### HOW TO COMPLETE THIS TASK
When you return the data, keep each character exactly as it appears.

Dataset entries

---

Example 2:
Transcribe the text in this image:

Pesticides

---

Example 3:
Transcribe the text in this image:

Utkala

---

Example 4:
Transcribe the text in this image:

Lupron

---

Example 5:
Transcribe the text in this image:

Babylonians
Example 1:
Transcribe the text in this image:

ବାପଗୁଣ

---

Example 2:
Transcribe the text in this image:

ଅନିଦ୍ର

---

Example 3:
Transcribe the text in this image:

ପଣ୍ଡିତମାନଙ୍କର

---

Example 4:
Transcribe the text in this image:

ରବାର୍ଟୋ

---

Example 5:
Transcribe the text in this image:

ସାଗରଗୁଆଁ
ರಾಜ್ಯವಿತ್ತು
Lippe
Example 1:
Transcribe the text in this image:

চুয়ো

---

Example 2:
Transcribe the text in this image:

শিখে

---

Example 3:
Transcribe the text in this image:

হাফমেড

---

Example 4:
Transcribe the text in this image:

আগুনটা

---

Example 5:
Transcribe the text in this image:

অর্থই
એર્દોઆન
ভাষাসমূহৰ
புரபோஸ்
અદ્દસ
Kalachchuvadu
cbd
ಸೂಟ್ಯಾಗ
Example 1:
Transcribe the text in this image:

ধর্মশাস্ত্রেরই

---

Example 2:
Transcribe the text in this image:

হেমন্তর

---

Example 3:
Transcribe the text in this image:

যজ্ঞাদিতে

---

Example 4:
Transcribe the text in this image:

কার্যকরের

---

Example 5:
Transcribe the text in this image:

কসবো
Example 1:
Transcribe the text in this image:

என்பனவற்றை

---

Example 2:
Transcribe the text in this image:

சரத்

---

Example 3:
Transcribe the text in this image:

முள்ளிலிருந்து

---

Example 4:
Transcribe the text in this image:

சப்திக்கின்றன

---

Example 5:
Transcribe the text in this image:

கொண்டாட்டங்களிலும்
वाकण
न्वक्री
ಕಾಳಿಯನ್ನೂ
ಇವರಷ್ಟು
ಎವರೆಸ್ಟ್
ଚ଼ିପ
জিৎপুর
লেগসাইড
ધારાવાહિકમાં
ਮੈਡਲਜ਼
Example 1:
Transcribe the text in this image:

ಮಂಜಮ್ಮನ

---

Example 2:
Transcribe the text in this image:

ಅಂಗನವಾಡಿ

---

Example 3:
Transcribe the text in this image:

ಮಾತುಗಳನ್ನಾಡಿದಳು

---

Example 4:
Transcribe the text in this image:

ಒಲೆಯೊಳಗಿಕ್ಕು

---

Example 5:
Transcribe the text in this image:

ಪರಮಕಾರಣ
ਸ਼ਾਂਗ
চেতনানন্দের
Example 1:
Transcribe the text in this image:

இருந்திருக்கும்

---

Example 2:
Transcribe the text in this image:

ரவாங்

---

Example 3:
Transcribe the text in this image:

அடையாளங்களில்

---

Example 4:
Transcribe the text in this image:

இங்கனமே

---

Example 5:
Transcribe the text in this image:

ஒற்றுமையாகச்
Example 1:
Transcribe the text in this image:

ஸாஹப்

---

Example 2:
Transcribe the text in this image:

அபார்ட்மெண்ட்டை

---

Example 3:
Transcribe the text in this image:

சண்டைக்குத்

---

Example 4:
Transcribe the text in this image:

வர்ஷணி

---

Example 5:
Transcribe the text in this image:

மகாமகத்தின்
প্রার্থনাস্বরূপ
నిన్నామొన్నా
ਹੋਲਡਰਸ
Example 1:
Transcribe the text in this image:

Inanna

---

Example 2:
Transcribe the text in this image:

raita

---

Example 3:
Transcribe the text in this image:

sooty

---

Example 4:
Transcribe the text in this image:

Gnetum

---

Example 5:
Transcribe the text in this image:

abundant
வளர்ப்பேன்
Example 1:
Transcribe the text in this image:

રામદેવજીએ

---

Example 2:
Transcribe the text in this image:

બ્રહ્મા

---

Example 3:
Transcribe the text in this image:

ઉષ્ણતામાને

### EXERCISE RESULT
---

Example 2:
Transcribe the text in this image:

Pesticides

---

Example 3:
Transcribe the text in this image:

Utkala

---

Example 4:
Transcribe the text in this image:

Lupron

---

Example 5:
Transcribe the text in this image:

Babylonians
Example 1:
Transcribe the text in this image:

ବାପଗୁଣ

---

Example 2:
Transcribe the text in this image:

ଅନିଦ୍ର

---

Example 3:
Transcribe the text in this image:

ପଣ୍ଡିତମାନଙ୍କର

---

Example 4:
Transcribe the text in this image:

ରବାର୍ଟୋ

---

Example 5:
Transcribe the text in this image:

ସାଗରଗୁଆଁ
ರಾಜ್ಯವಿತ್ತು
Lippe
Example 1:
Transcribe the text in this image:

চুয়ো

---

Example 2:
Transcribe the text in this image:

শিখে

---

Example 3:
Transcribe the text in this image:

হাফমেড

---

Example 4:
Transcribe the text in this image:

আগুনটা

---

Example 5:
Transcribe the text in this image:

অর্থই
એર્દોઆન
ভাষাসমূহৰ
புரபோஸ்
અદ્દસ
Kalachchuvadu
cbd
ಸೂಟ್ಯಾಗ
Example 1:
Transcribe the text in this image:

ধর্মশাস্ত্রেরই

---

Example 2:
Transcribe the text in this image:

হেমন্তর

---

Example 3:
Transcribe the text in this image:

যজ্ঞাদিতে

---

Example 4:
Transcribe the text in this image:

কার্যকরের

---

Example 5:
Transcribe the text in this image:

কসবো
Example 1:
Transcribe the text in this image:

என்பனவற்றை

---

Example 2:
Transcribe the text in this image:

சரத்

---

Example 3:
Transcribe the text in this image:

முள்ளிலிருந்து

---

Example 4:
Transcribe the text in this image:

சப்திக்கின்றன

---

Example 5:
Transcribe the text in this image:

கொண்டாட்டங்களிலும்
वाकण
न्वक्री
ಕಾಳಿಯನ್ನೂ
ಇವರಷ್ಟು
ಎವರೆಸ್ಟ್
ଚ଼ିପ
জিৎপুর
লেগসাইড
ધારાવાહિકમાં
ਮੈਡਲਜ਼
Example 1:
Transcribe the text in this image:

ಮಂಜಮ್ಮನ

---

Example 2:
Transcribe the text in this image:

ಅಂಗನವಾಡಿ

---

Example 3:
Transcribe the text in this image:

ಮಾತುಗಳನ್ನಾಡಿದಳು

---

Example 4:
Transcribe the text in this image:

ಒಲೆಯೊಳಗಿಕ್ಕು

---

Example 5:
Transcribe the text in this image:

ಪರಮಕಾರಣ
ਸ਼ਾਂਗ
চেতনানন্দের
Example 1:
Transcribe the text in this image:

இருந்திருக்கும்

---

Example 2:
Transcribe the text in this image:

ரவாங்

---

Example 3:
Transcribe the text in this image:

அடையாளங்களில்

---

Example 4:
Transcribe the text in this image:

இங்கனமே

---

Example 5:
Transcribe the text in this image:

ஒற்றுமையாகச்
Example 1:
Transcribe the text in this image:

ஸாஹப்

---

Example 2:
Transcribe the text in this image:

அபார்ட்மெண்ட்டை

---

Example 3:
Transcribe the text in this image:

சண்டைக்குத்

---

Example 4:
Transcribe the text in this image:

வர்ஷணி

---

Example 5:
Transcribe the text in this image:

மகாமகத்தின்
প্রার্থনাস্বরূপ
నిన్నామొన్నా
ਹੋਲਡਰਸ
Example 1:
Transcribe the text in this image:

Inanna

---

Example 2:
Transcribe the text in this image:

raita

---

Example 3:
Transcribe the text in this image:

sooty

---

Example 4:
Transcribe the text in this image:

Gnetum

---

Example 5:
Transcribe the text in this image:

abundant
வளர்ப்பேன்
Example 1:
Transcribe the text in this image:

રામદેવજીએ

---

Example 2:
Transcribe the text in this image:

બ્રહ્મા

---

Example 3:
Transcribe the text in this image:

ઉષ્ણતામાને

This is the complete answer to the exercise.